Every record below needs to be written out exactly, apart from the pictures.

• **Data for analysis**:
-----
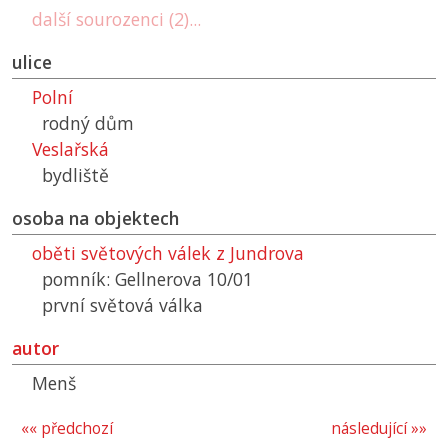
další sourozenci (2)...
ulice
Polní
rodný dům
Veslařská
bydliště
osoba na objektech
oběti světových válek z Jundrova
pomník: Gellnerova 10/01
první světová válka
autor
Menš
«« předchozí
následující »»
-----
• **Task output**:
další sourozenci (2)...
ulice
Polní
rodný dům
Veslařská
bydliště
osoba na objektech
oběti světových válek z Jundrova
pomník: Gellnerova 10/01
první světová válka
autor
Menš
«« předchozí
následující »»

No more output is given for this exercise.